Inside shared.build.gradle.kts commonMain source set dependencies add:

@OptIn(org.jetbrains.compose.ExperimentalComposeLibrary::class)
implementation(compose.components.resources)

Same as for strings, I had drawables folder for the Android app so I just copy/pasted drawables, whole folder, to shared/commonMain/resources.

Again, I don’t have anything to use drawables for but this is how you would use them:

Icon(painter = org.jetbrains.compose.resources.painterResource("drawable/some_drawable.xml"))

Fonts

Same as for drawables, I ended up not using moko-resources. It has an option to do so but it was hard to make it work with existing Android Compose theme. There needed to be a lot of changes and refactorings that I wasn’t willing to do.

Instead I took advantage of expect/actual mechanism which allowed me to basically copy/paste Android Compose theme.

I copy/pasted fonts from existing Android app to commonMain/resources/font.

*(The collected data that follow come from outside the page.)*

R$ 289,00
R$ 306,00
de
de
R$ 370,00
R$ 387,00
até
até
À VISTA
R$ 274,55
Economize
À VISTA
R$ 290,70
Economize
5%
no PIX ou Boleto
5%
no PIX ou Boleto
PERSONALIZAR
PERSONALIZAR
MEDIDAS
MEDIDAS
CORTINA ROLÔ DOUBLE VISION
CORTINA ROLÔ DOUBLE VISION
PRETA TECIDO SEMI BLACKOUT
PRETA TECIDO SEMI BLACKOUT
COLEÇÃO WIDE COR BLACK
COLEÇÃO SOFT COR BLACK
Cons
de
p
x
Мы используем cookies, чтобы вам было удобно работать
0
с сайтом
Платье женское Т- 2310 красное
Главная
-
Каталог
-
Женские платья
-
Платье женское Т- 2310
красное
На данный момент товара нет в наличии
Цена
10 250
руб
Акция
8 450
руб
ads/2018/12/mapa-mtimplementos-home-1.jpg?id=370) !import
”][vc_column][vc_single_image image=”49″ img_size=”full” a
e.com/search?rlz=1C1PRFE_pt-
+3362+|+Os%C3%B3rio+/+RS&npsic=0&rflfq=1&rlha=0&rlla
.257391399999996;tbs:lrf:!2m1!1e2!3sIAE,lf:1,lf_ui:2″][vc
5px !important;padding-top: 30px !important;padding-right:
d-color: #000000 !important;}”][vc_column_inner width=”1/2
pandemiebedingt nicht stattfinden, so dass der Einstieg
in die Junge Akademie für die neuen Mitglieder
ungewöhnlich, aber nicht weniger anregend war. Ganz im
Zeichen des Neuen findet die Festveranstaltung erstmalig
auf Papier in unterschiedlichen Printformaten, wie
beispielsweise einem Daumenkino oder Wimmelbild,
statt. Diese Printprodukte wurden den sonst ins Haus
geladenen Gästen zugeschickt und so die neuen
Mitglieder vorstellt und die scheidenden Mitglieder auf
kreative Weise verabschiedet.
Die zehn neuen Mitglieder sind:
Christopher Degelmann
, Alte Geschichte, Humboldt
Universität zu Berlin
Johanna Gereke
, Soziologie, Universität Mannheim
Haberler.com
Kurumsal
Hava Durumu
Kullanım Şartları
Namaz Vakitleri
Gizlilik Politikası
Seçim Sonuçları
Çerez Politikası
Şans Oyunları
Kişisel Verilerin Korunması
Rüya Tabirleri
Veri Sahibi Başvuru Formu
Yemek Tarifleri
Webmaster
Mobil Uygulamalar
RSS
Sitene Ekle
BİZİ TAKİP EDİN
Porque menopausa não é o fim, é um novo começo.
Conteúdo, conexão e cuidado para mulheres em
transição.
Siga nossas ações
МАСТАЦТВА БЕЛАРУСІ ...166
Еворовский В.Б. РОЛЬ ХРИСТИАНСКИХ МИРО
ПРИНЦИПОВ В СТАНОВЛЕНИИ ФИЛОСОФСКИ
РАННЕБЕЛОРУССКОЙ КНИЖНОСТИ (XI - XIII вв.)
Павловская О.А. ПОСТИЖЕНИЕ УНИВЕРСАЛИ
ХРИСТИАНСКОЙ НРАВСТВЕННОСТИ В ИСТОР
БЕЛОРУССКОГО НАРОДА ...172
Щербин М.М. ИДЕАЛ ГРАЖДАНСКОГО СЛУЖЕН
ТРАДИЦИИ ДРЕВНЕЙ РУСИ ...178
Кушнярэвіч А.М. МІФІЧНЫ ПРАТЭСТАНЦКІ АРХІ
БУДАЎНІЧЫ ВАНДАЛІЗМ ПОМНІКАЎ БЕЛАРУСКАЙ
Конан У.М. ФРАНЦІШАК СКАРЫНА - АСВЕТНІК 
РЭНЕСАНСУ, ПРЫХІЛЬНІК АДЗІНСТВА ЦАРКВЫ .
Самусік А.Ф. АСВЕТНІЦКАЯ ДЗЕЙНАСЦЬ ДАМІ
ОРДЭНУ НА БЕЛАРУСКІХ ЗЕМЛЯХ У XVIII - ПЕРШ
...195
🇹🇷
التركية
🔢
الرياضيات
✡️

Onto expect/actual. Declaring expect fun inside commonMain:

import androidx.compose.runtime.Composable
import androidx.compose.ui.text.font.Font
import androidx.compose.ui.text.font.FontStyle
import androidx.compose.ui.text.font.FontWeight

@Composable
internal expect fun font(name: String, res: String, weight: FontWeight, style: FontStyle): Font

actual implementations.

Android:

import android.annotation.SuppressLint
import androidx.compose.runtime.Composable
import androidx.compose.ui.platform.LocalContext
import androidx.compose.ui.text.font.Font
import androidx.compose.ui.text.font.FontStyle
import androidx.compose.ui.text.font.FontWeight

@SuppressLint("DiscouragedApi")
@Composable
internal actual fun font(name: String, res: String, weight: FontWeight, style: FontStyle): Font {
val context = LocalContext.current
val id = context.resources.getIdentifier(res, "font", context.packageName)
return Font(id, weight, style)
}

iOS:

import androidx.compose.runtime.Composable
import androidx.compose.ui.text.font.Font
import androidx.compose.ui.text.font.FontStyle
import androidx.compose.ui.text.font.FontWeight
import androidx.compose.ui.text.platform.Font
import kotlinx.coroutines.runBlocking
import org.jetbrains.compose.resources.ExperimentalResourceApi
import org.jetbrains.compose.resources.resource

private val cache: MutableMap<String, Font> = mutableMapOf()

@Composable
internal actual fun font(name: String, res: String, weight: FontWeight, style: FontStyle): Font {
return cache.getOrPut(res) {
val byteArray = runBlocking {
try {
resource("$res.ttf").readBytes()
} catch (e: Exception) {
resource("$res.otf").readBytes()
}
}
Font(res, byteArray, weight, style)
}
}

That’s it for this blog post. I hope it was helpful and/or you learned something new.

It wasn’t action packed post but it shares important step that I struggled to implement.